My mind was racing now. I know I should have grabbed Tina and gotten out of there. I had done what the law allowed and nothing more. This was important to me. But something kept me there. It came to me in this chaos that I had a reason to put a scare into that boy, to say something to him, let him know I was on to him and I wasn’t afraid of him. I didn’t want to let him go and then have it come back and cause trouble for me or anyone else. The third boy rolled out onto his back. I looked down at him. Through the dark I was able to recognize him. I had seen his photograph in the papers, in the local sports pages, there and only there. It appeared nowhere else, not the front page, not in the police blotter, not anywhere. I knew his name. I knew exactly who he was.

Tina wasn’t the first girl from the high school to be attacked. Since last November three rapes had been reported by girls who claimed not to know their attackers. The rumor around town was that the investigating cops weren’t doing their job. A lot of people had a pretty good idea why nothing was being done.

The first boy, the one whose rib I had cracked, got to his feet fast then and headed toward the park exit. He didn’t look back, just bolted clumsily, his arm clutched at his side. The second boy, the one I had clipped in the groin, was on his hands and knees, wiping the vomit from his chin. He looked at me but I wasn’t certain he could see much of anything. His eyes were watery. They looked for me in the dark but didn’t seem to find me.

“Get out of here,” I said to him.

He looked at the third boy, then back up at me. When he didn’t move I took a single step toward him. It was just a bluff, but it did the job.
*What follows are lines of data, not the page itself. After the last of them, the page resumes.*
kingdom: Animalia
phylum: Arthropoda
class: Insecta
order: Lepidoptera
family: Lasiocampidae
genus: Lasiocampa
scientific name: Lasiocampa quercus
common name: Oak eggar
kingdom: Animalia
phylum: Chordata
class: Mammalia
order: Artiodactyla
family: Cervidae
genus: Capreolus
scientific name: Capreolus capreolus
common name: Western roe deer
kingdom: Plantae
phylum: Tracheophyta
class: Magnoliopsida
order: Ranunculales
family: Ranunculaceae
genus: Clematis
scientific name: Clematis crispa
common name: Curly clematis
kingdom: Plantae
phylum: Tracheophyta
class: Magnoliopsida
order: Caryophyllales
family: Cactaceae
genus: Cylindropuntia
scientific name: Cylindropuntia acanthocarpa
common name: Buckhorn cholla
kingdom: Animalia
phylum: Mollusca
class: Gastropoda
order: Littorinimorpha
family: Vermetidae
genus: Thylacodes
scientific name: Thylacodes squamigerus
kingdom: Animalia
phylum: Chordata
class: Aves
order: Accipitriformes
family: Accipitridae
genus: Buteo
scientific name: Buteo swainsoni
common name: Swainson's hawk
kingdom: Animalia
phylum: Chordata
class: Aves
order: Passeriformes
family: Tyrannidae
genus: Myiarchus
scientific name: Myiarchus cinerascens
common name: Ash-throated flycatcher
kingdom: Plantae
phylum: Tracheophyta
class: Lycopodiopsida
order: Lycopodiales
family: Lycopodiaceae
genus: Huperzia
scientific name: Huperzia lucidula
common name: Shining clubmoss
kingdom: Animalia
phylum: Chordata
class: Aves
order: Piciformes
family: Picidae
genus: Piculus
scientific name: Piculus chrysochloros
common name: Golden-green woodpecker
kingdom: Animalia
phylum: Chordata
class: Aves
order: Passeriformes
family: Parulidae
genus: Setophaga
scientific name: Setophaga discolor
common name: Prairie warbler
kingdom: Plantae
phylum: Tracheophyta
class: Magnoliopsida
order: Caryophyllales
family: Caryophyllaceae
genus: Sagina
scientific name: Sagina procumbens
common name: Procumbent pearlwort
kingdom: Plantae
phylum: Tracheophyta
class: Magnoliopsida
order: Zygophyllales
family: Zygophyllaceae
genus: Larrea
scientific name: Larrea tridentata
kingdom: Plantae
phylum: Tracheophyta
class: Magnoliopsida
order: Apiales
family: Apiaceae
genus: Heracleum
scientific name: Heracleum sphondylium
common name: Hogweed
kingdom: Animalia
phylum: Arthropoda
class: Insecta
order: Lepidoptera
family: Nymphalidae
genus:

He scrambled to his feet and hobbled away as fast as he could.

I approached the third boy and stood over him. He was out of breath. He looked up at me, his eyes blinking. Since he was a football player I knew he was used to pain, to playing hurt. He was stunned by the shots I had landed but he wasn’t broken. I sensed no fear from him at all. He was simply on his back, resting as if between plays.

“Fun time’s over,” I said to him. “Do you understand me?”

He said nothing, just stared up at me. His jaw was set tight, hatefully.